Last year, while reading The Pianist by Wladyslaw Szpilman, I had no idea that Covid will come. That everyone will be isolated inside, living like the hero of this book during World War II. The book reminded me of a famous journal in Romanian literature, Mihail Sebastian’s Journal. As a consequence, this year, during isolation, I read, again, Sebastian’s journal. This happened after more than twenty years from my first lecture.

These days, when the Covid pandemic affects the whole world, I found these two books inspiring and powerful. Despite the tragedies happening at every step in the books, I found them very human. These are real-life stories. They describe how the authors kept going in difficult circumstances. I hope people reading these testimonies will find help in overcoming the current situation.

These books depict the stories of two men, a pianist, and a writer. Both were highly esteemed before the war for their talents. During World War II they lost everything they had. In both cases, the only reason behind this was their Jewish origin. One lived during the war in Warsaw. The other one in Bucharest. They went on living and fighting for their lives during hard times. They overcome the difficulties in the end.

If you don’t have the time to read the book, you can watch Szpilman’s story in the video below. Or you can watch the famous movie directed by Roman Polanski.

Szpilman recounting his life in Warsaw during the German occupation.

I don’t have a video for Sebastian’s story. But his journal is very well written. He was a talented writer. His family kept his journal private for more than fifty years after his death. It was published in 1996. By then, most of the people mentioned in the book were no longer alive.

Below is a short video of his biography. He was honored with a Doodle on the occasion of his birthday in October 2020.

Mihail Sebastian was honored with a Doodle on October 18th, 2020 on his 113th birthday anniversary

Both books offer great insight into historical events. And how ordinary people lived them. We can read in history books about what happened during World War II. However, reading about day to day life is like zooming in on a historical moment.

When reading Sebastian’s journal, I realized that possibly before the war, Sebastian listened to Szpilman playing live on Polish Radio. He mentions in the journal a few times listening to classical music at the Warsaw Radio. Once, it was a three piano concerto. Szpilman worked with Polish Radio since 1935.
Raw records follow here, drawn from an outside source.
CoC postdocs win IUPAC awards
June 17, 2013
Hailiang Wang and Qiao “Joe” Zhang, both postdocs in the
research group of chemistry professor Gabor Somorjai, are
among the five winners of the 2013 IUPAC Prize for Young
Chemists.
That happened in a normal world, before the war. A writer passionate about music could listen to a talented musician from another European country. Then the war came. Szpilman was no longer playing the piano. Sebastian was not allowed to write plays or novels. Because he was a jew. However, during the war, in 1942, he wrote his best play. He named it “A star without a name”. Somebody else had to assume writing that play to bypass the law. Sebastian saw the great success of the play. Yet, he took no credit for it until the end of 1944.

Szpilman lived with his parents, his brother, and sisters at the beginning of the war. By 1945 all his family members died in the Treblinka concentration camp. Sebastian lived alone before the war. He had to move back with his parents and his brother during the war. He lacked money. At the end of the war, Szpilman was the only one alive from his family. Sebastian the only one who died.

There were many stories in both books that impressed me. In most cases, it’s about human nature. The books contain mostly sad and sometimes tragic scenes. But in the end, after going through all these difficult experiences, the message is optimistic.

In 1945, when the Polish Radio station broadcasted again, Szpilman played the same Nocturne by Chopin as in 1939. It was a superb way to resume life and overcome the pains suffered during the war.

One day, like him, we’ll have the chance to resume our usual lives.

Vera Lynn -We’ll meet again. A message that remains actual.